=== QUOTED PASSAGE ===
****
Tammy Boudreaux tries a tendon-stretching drill after surgery. Boudreaux was able to get much of her operation and rehabilitation covered by the insurance plan she bought via the Affordable Care Act. Carrie Feibel hide caption

itoggle caption Carrie Feibel

When we first met Tammy Boudreaux, a freelance social worker in Houston, last December, she was still weighing her health insurance options.

She told us she was overwhelmed and confused by the choices she was finding on HealthCare.gov. And the high deductibles of the Obamacare plans didn't seem like such a great deal. But when we checked back in with Boudreaux this month, we learned that a chance encounter with a bottle of hot sauce ultimately changed her mind.

Last fall, Boudreaux, 43, was uninsured — and wielding a knife. She was cutting the wax seal off a bottle of hot sauce when it slipped and stabbed deep into her index finger.

Boudreaux went to the emergency room right away and paid out of pocket to get it stitched up. Still, at that point Boudreaux didn't see any urgency; she's relatively healthy and figured a plan with a high deductible would be a financial burden.

The holidays came and went, and she remained undecided about whether to buy insurance.

Meanwhile, her finger wasn't getting better.

"I couldn't grab a shovel when I wanted to garden," she told us in a recent follow-up interview. "I couldn't grab small items, [and] the keyboard — I could not use my finger on the keyboard."

Not only that, but the finger hurt. A minor accident had become a major problem. "I can't get by," she realized. "It's my finger — it's a pretty serious injury. And I'm relatively young. I don't want to live the rest of my life with this impediment if I don't have to."
****
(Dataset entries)
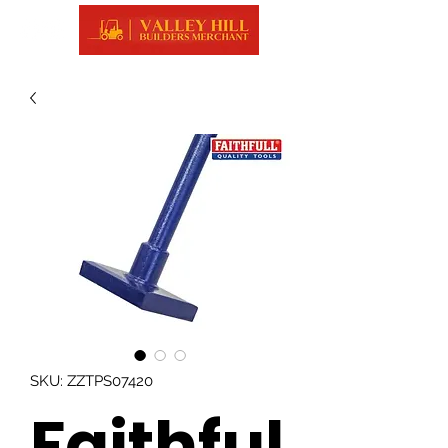
SKU: ZZTPS07420
Faithful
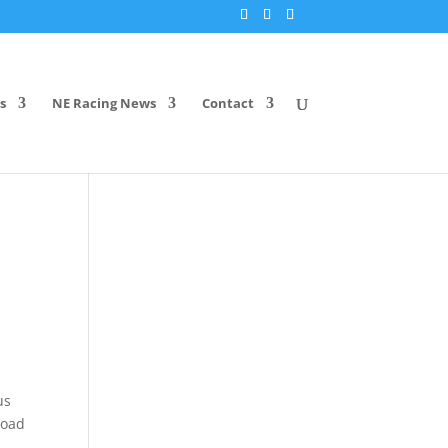
s
NE Racing News
Contact
us
Road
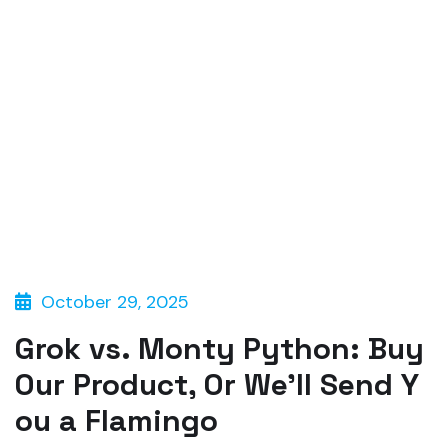
October 29, 2025
Grok vs. Monty Python: Buy
Our Product, Or We’ll Send Y
ou a Flamingo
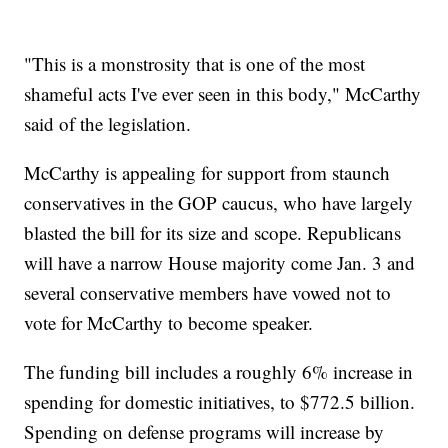
"This is a monstrosity that is one of the most
shameful acts I've ever seen in this body," McCarthy
said of the legislation.
McCarthy is appealing for support from staunch
conservatives in the GOP caucus, who have largely
blasted the bill for its size and scope. Republicans
will have a narrow House majority come Jan. 3 and
several conservative members have vowed not to
vote for McCarthy to become speaker.
The funding bill includes a roughly 6% increase in
spending for domestic initiatives, to $772.5 billion.
Spending on defense programs will increase by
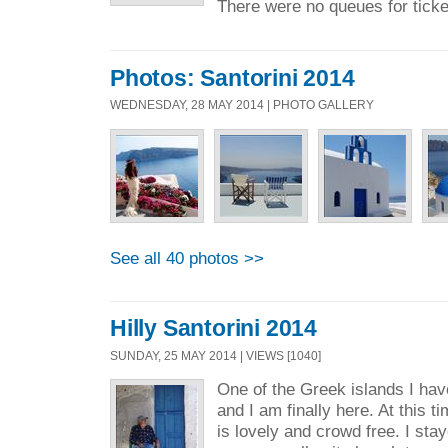
There were no queues for ticke
Photos: Santorini 2014
WEDNESDAY, 28 MAY 2014 | PHOTO GALLERY
See all 40 photos >>
Hilly Santorini 2014
SUNDAY, 25 MAY 2014 | VIEWS [1040]
One of the Greek islands I hav
and I am finally here. At this t
is lovely and crowd free. I st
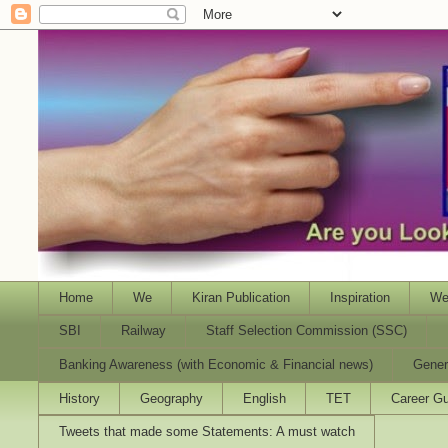
Home
We
Kiran Publication
Inspiration
We
SBI
Railway
Staff Selection Commission (SSC)
Banking Awareness (with Economic & Financial news)
Gener
History
Geography
English
TET
Career Gu
Tweets that made some Statements: A must watch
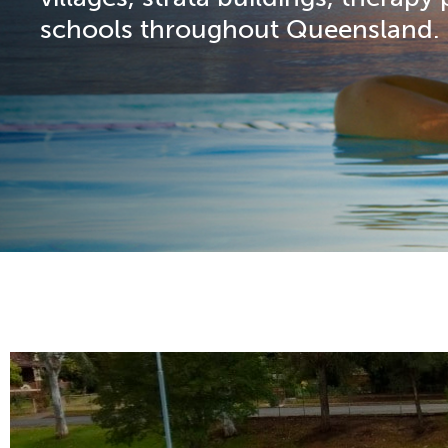
schools throughout Queensland.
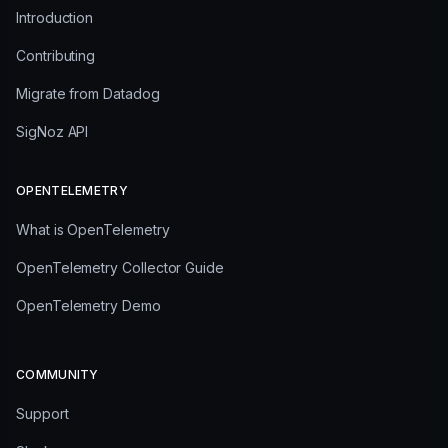
Introduction
Contributing
Migrate from Datadog
SigNoz API
OPENTELEMETRY
What is OpenTelemetry
OpenTelemetry Collector Guide
OpenTelemetry Demo
COMMUNITY
Support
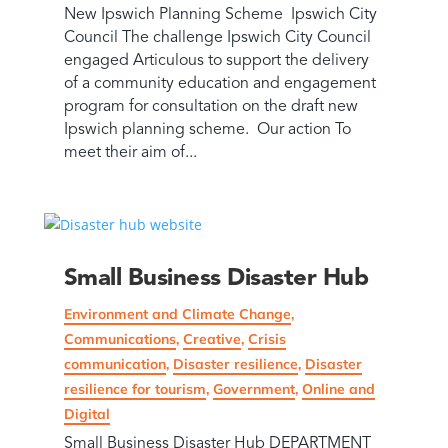
New Ipswich Planning Scheme Ipswich City
Council The challenge Ipswich City Council
engaged Articulous to support the delivery
of a community education and engagement
program for consultation on the draft new
Ipswich planning scheme. Our action To
meet their aim of...
Small Business Disaster Hub
Environment and Climate Change
,
Communications
,
Creative
,
Crisis
communication
,
Disaster resilience
,
Disaster
resilience for tourism
,
Government
,
Online and
Digital
Small Business Disaster Hub DEPARTMENT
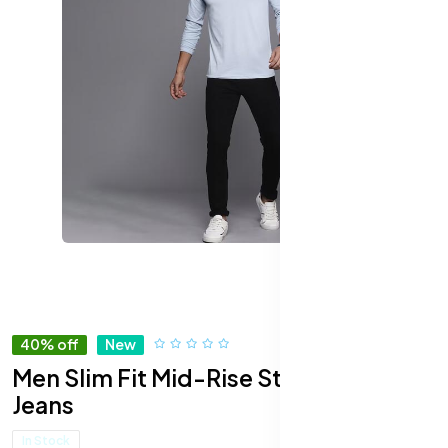
40% off
New
Men Slim Fit Mid-Rise Stretchable
Jeans
In Stock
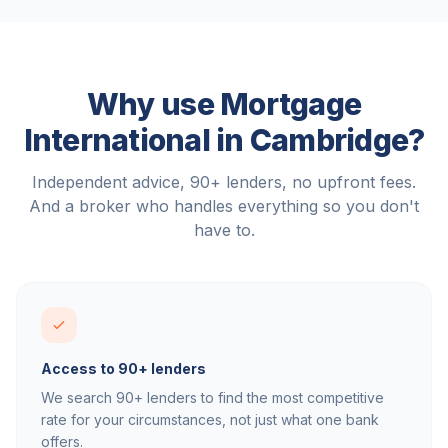
Why use Mortgage
International in
Cambridge
?
Independent advice, 90+ lenders, no upfront fees.
And a broker who handles everything so you don't
have to.
Access to 90+ lenders
We search 90+ lenders to find the most competitive
rate for your circumstances, not just what one bank
offers.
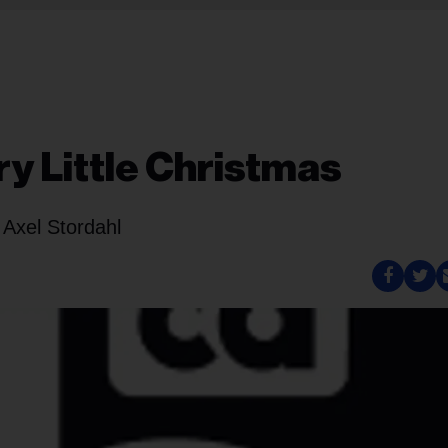
y Little Christmas
 Axel Stordahl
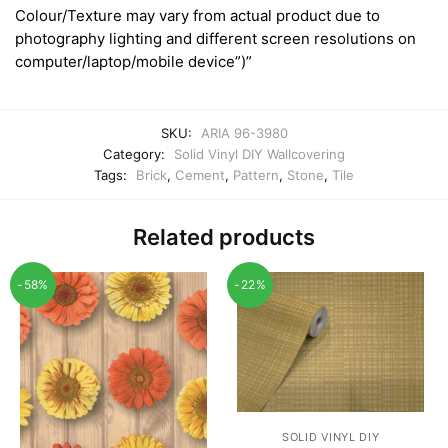
Colour/Texture may vary from actual product due to
photography lighting and different screen resolutions on
computer/laptop/mobile device”)”
SKU:
ARIA 96-3980
Category:
Solid Vinyl DIY Wallcovering
Tags:
Brick
,
Cement
,
Pattern
,
Stone
,
Tile
Related products
-58%
-22%
SOLID VINYL DIY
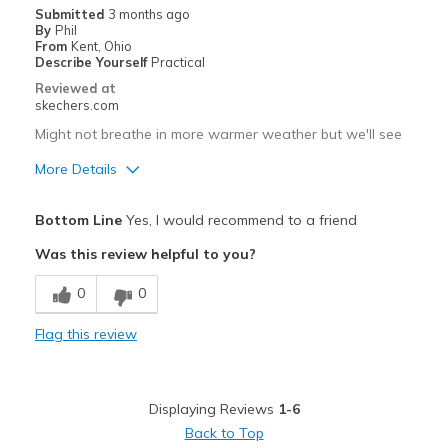
Submitted
3 months ago
By
Phil
From
Kent, Ohio
Describe Yourself
Practical
Reviewed at
skechers.com
Might not breathe in more warmer weather but we'll see
More Details
Pros
Bottom Line
Yes, I would recommend to a friend
Durable
Was this review helpful to you?
Best for
0
0
Casual Wear
Flag this review
Width
Feels true to width
Sizing
Feels true to size
View On Shoes
Shoes are for Wearing
Displaying Reviews
1-6
Back to Top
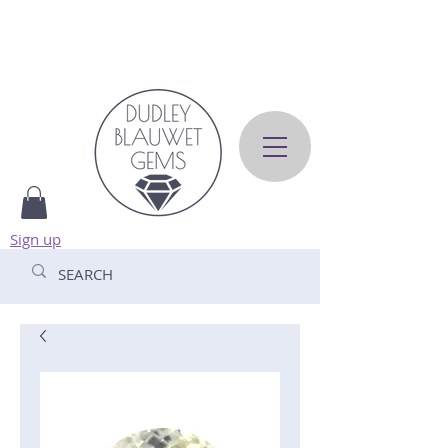
Sign up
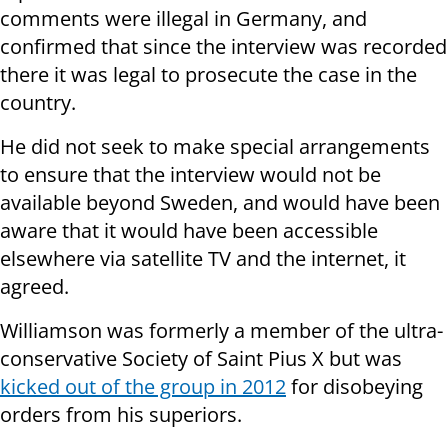
comments were illegal in Germany, and
confirmed that since the interview was recorded
there it was legal to prosecute the case in the
country.
He did not seek to make special arrangements
to ensure that the interview would not be
available beyond Sweden, and would have been
aware that it would have been accessible
elsewhere via satellite TV and the internet, it
agreed.
Williamson was formerly a member of the ultra-
conservative Society of Saint Pius X but was
kicked out of the group in 2012
for disobeying
orders from his superiors.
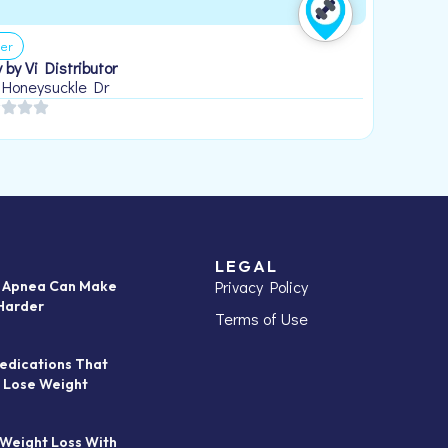
er
 by Vi Distributor
 Honeysuckle Dr
LEGAL
Privacy Policy
p Apnea Can Make
Harder
Terms of Use
edications That
 Lose Weight
 Weight Loss With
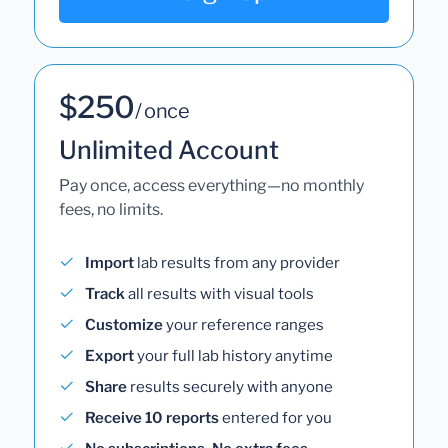
$250
/ once
Unlimited Account
Pay once, access everything—no monthly
fees, no limits.
Import
lab results from any provider
Track
all results with visual tools
Customize
your reference ranges
Export
your full lab history anytime
Share
results securely with anyone
Receive 10 reports
entered for you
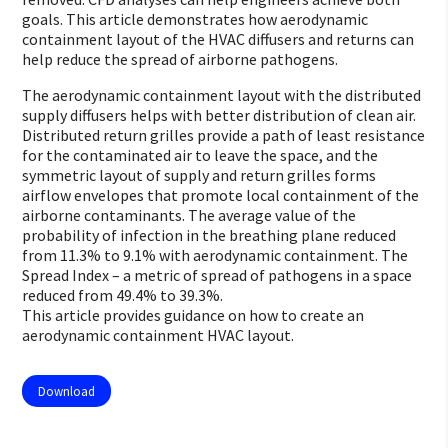
goals. This article demonstrates how aerodynamic
containment layout of the HVAC diffusers and returns can
help reduce the spread of airborne pathogens.
The aerodynamic containment layout with the distributed
supply diffusers helps with better distribution of clean air.
Distributed return grilles provide a path of least resistance
for the contaminated air to leave the space, and the
symmetric layout of supply and return grilles forms
airflow envelopes that promote local containment of the
airborne contaminants. The average value of the
probability of infection in the breathing plane reduced
from 11.3% to 9.1% with aerodynamic containment. The
Spread Index – a metric of spread of pathogens in a space
reduced from 49.4% to 39.3%.
This article provides guidance on how to create an
aerodynamic containment HVAC layout.
Download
****
=== STUDY QUESTIONS ===
**A.** Do these statements agree with the article about Tammy Boudreaux's finger injury? (i) Boudreaux was 43 and uninsured last fall. (ii) Her health insurance paid for the stitches she got at the emergency room. (iii) The knife slipped while she was cutting the wax seal off a bottle of hot sauce. Answer yes or no for each, quoting the deciding words of the article.
**B.** Write what comes next in the article about Tammy Boudreaux's finger injury, starting after its final sentence.

=== RESULTS ===
**A.**
(i) Yes: "Last fall, Boudreaux, 43, was uninsured"
(ii) No: "paid out of pocket to get it stitched up"
(iii) Yes: "She was cutting the wax seal off a bottle of hot sauce when it slipped and stabbed deep into her index finger."

**B.**
But getting more treatment could be expensive. So Boudreaux chose a plan with Blue Cross Blue Shield of Texas that cost $336 per month. The plan started Feb. 1, and within a week she was getting surgery to repair her finger.

After the procedure came weeks of rehabilitation at Houston Methodist, where she still sees hand therapist Peggy Boineau. "We're going to look at strength today," Boineau told Boudreau at a recent visit, slowly talking her through the steps. "Turn your hand this way. Straighten that joint."

The two women laughed as Boudreaux had trouble flicking tiny beads into a plastic bucket, an exercise to loosen the finger joint.

Boudreau pays a $50 copay for each therapy session. Beyond that she has to meet a $3,000 annual deductible before the insurance begins to cover her medical care.

But Boudreaux now says it's worth it, and she believes that if other uninsured Texans had just pushed through the difficulties of signing up, they'd be as pleased as she is now.

"I'm really impressed that Obama started this," she says. "I think he's going to be viewed similar to [President Lyndon] Johnson with his focus on social issues, which is good."

Louis Adams, a spokesman for Blue Cross Blue Shield, points out that two-thirds of Texans who enrolled on the federal website chose one of his company's plans.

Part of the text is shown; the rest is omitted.